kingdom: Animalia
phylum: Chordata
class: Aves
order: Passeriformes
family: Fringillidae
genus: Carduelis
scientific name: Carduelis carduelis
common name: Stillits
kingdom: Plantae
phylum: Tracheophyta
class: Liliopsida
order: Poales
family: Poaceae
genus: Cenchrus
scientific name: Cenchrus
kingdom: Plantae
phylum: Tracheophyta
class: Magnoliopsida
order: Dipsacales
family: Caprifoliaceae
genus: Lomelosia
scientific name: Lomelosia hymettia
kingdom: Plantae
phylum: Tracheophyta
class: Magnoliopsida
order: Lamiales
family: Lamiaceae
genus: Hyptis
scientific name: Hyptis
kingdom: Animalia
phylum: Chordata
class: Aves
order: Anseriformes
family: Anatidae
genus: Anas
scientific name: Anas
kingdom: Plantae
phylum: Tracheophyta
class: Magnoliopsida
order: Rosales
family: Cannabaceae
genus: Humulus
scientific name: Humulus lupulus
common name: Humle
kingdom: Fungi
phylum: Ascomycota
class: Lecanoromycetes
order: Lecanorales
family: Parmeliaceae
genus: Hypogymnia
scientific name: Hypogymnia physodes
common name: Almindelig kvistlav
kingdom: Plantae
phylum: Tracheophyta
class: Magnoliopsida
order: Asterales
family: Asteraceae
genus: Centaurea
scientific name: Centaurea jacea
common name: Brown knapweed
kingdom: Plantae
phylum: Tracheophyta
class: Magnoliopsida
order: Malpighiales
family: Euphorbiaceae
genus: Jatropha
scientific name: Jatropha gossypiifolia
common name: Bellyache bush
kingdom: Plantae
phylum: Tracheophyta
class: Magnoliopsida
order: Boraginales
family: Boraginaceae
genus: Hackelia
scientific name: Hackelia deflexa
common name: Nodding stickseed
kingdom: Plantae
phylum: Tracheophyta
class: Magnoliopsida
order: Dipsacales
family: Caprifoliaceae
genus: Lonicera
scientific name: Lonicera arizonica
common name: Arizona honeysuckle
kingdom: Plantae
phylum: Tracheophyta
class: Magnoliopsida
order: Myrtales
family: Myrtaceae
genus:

------------------------------------------------------------------------

REQUIRED WORK: Reproduce all of the rows above word for word, line by line.

SOLUTION TO THIS EXERCISE:
kingdom: Animalia
phylum: Chordata
class: Aves
order: Passeriformes
family: Fringillidae
genus: Carduelis
scientific name: Carduelis carduelis
common name: Stillits
kingdom: Plantae
phylum: Tracheophyta
class: Liliopsida
order: Poales
family: Poaceae
genus: Cenchrus
scientific name: Cenchrus
kingdom: Plantae
phylum: Tracheophyta
class: Magnoliopsida
order: Dipsacales
family: Caprifoliaceae
genus: Lomelosia
scientific name: Lomelosia hymettia
kingdom: Plantae
phylum: Tracheophyta
class: Magnoliopsida
order: Lamiales
family: Lamiaceae
genus: Hyptis
scientific name: Hyptis
kingdom: Animalia
phylum: Chordata
class: Aves
order: Anseriformes
family: Anatidae
genus: Anas
scientific name: Anas
kingdom: Plantae
phylum: Tracheophyta
class: Magnoliopsida
order: Rosales
family: Cannabaceae
genus: Humulus
scientific name: Humulus lupulus
common name: Humle
kingdom: Fungi
phylum: Ascomycota
class: Lecanoromycetes
order: Lecanorales
family: Parmeliaceae
genus: Hypogymnia
scientific name: Hypogymnia physodes
common name: Almindelig kvistlav
kingdom: Plantae
phylum: Tracheophyta
class: Magnoliopsida
order: Asterales
family: Asteraceae
genus: Centaurea
scientific name: Centaurea jacea
common name: Brown knapweed
kingdom: Plantae
phylum: Tracheophyta
class: Magnoliopsida
order: Malpighiales
family: Euphorbiaceae
genus: Jatropha
scientific name: Jatropha gossypiifolia
common name: Bellyache bush
kingdom: Plantae
phylum: Tracheophyta
class: Magnoliopsida
order: Boraginales
family: Boraginaceae
genus: Hackelia
scientific name: Hackelia deflexa
common name: Nodding stickseed
kingdom: Plantae
phylum: Tracheophyta
class: Magnoliopsida
order: Dipsacales
family: Caprifoliaceae
genus: Lonicera
scientific name: Lonicera arizonica
common name: Arizona honeysuckle
kingdom: Plantae
phylum: Tracheophyta
class: Magnoliopsida
order: Myrtales
family: Myrtaceae
genus:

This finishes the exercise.